I have a small parsing project I need to complete for work.
With some suggestion I can complete this just need some ideas and ideas how to best clean this up.
My task is to take a csv file(makes.csv) with lines like FYI I put those headers.
Input:
yearStart, yearEnd, make, model
2016, 2020, lamborghini, Aventador
2016, 2020, Chevrolet, Malibu
2016, 2019, Chevrolet, Cruze
2014, 2018, Mazda, 3
2016, 2018, Mazda, CX3
2012, 2018, Mazda, CX5
2014, 2014, Mazda, SPEED3
2013, 2018, Hyundai, Santa Fe
2015, 2015, Hyundai, Genesis
2013, 2014, Cadillac, ATS
2013, 2015, Cadillac, XTS
I need to parse this file to get data back in the format below
Chevrolet
Camaro (16-20)
Malibu (16-20)
Cadillac
ATS (12-14)
XTS (13-15)
Hyundai etc etc
Essentially every Make needs to be parsed with the models printed below with their respective year start and end date.
I need a jog of memory or pseudo code to figure out how to do this logically.
Currently I have
import csv
with open('makes.csv','r') as csv_file:
csv_reader = csv.DictReader(csv_file, skipinitialspace=True)
with open('newoutput.csv', 'w') as new_file:
fieldnames = ['yearStart','yearEnd','make','model']
csv_writer=csv.DictWriter(new_file, fieldnames=fieldnames, extrasaction='ignore',delimiter='\t')
csv_writer.writeheader()
count = 0
for line in csv_reader:
count = 1
del line['yearStart']
del line['yearEnd']
del line['model']
csv_writer.writerow(line)
Using the csv file above I can get the below output
OUTPUT:
yearStart yearEnd make model
lamborghini
Chevrolet
Chevrolet
Mazda
Mazda
Mazda
Mazda
Hyundai
Hyundai
Cadillac
Cadillac
Jeep
Lincoln
Lincoln
Kia
So the question is what is the best way to compare the strings to only print a make once and then provide the makes below it.
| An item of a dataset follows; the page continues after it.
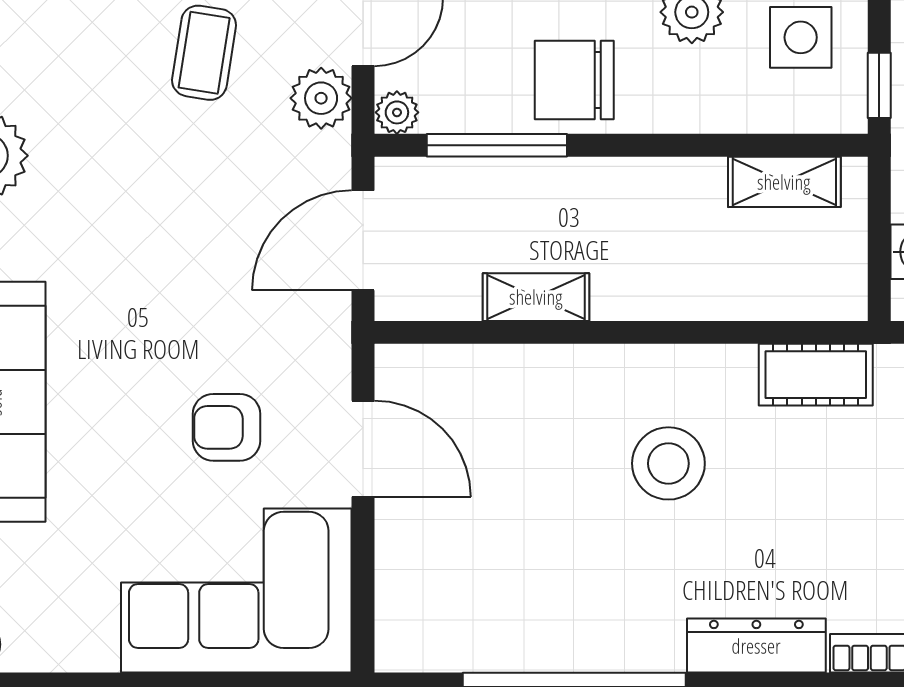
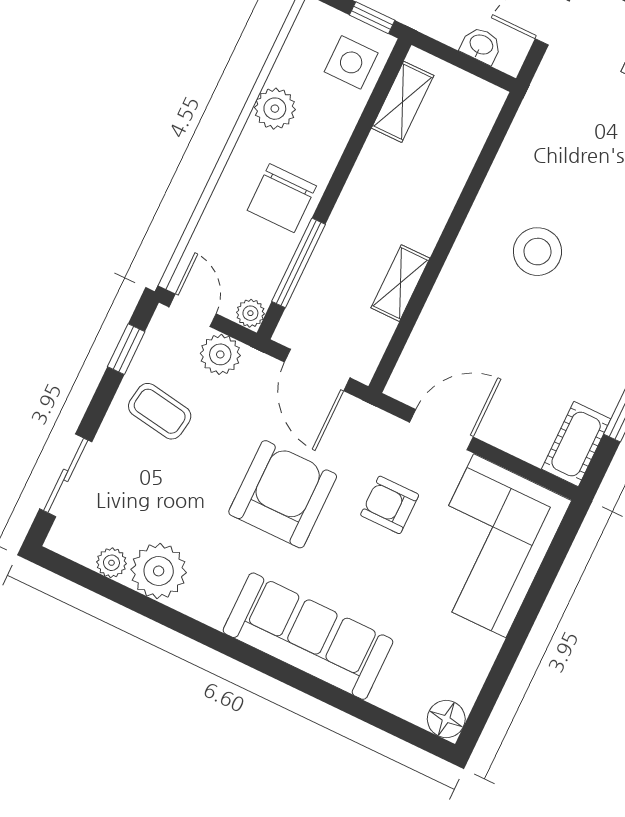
side table: (801, 37) -> (351, 62), moved
armchair: (171, 275) -> (283, 494), added
cot: (816, 375) -> (576, 444), moved
armchair: (226, 427) -> (390, 505), turned 90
Do I need to implement a data structure to compare strings or does a loop that counts how many times a certain string has been seen and then stops printing that Make.
Some thoughts: I looked through some REGEX documents and tutorials. Would that be helpful at all here?
Data structure to compare string needed and if yes what do you recommend?
What else am I missing?
CodePudding user response:
Read you file with pandas.read_csv
, then iterate the groups, then rows.
Here is a dummy example with print, but you can save in a file:
import pandas as pd
# df = pd.read_csv(...)
for k,g in df.groupby('make'):
print(k)
for _,r in g.iterrows():
print(f' {r["model"]} ({r["yearStart"]-2000:02d}-{r["yearEnd"]-2000:02d})')
output:
Cadillac
ATS (13-14)
XTS (13-15)
Chevrolet
Malibu (16-20)
Cruze (16-19)
Hyundai
Santa Fe (13-18)
Genesis (15-15)
Mazda
3 (14-18)
CX3 (16-18)
CX5 (12-18)
SPEED3 (14-14)
lamborghini
Aventador (16-20)
CodePudding user response:
I suggest taking the input from the CSV file and transform it into a data structure that more closely resembles your desired output. In this case a list of dictionaries might be appropriate. If you are unfamiliar with lists and dictionaries, now is a good time to learn about them.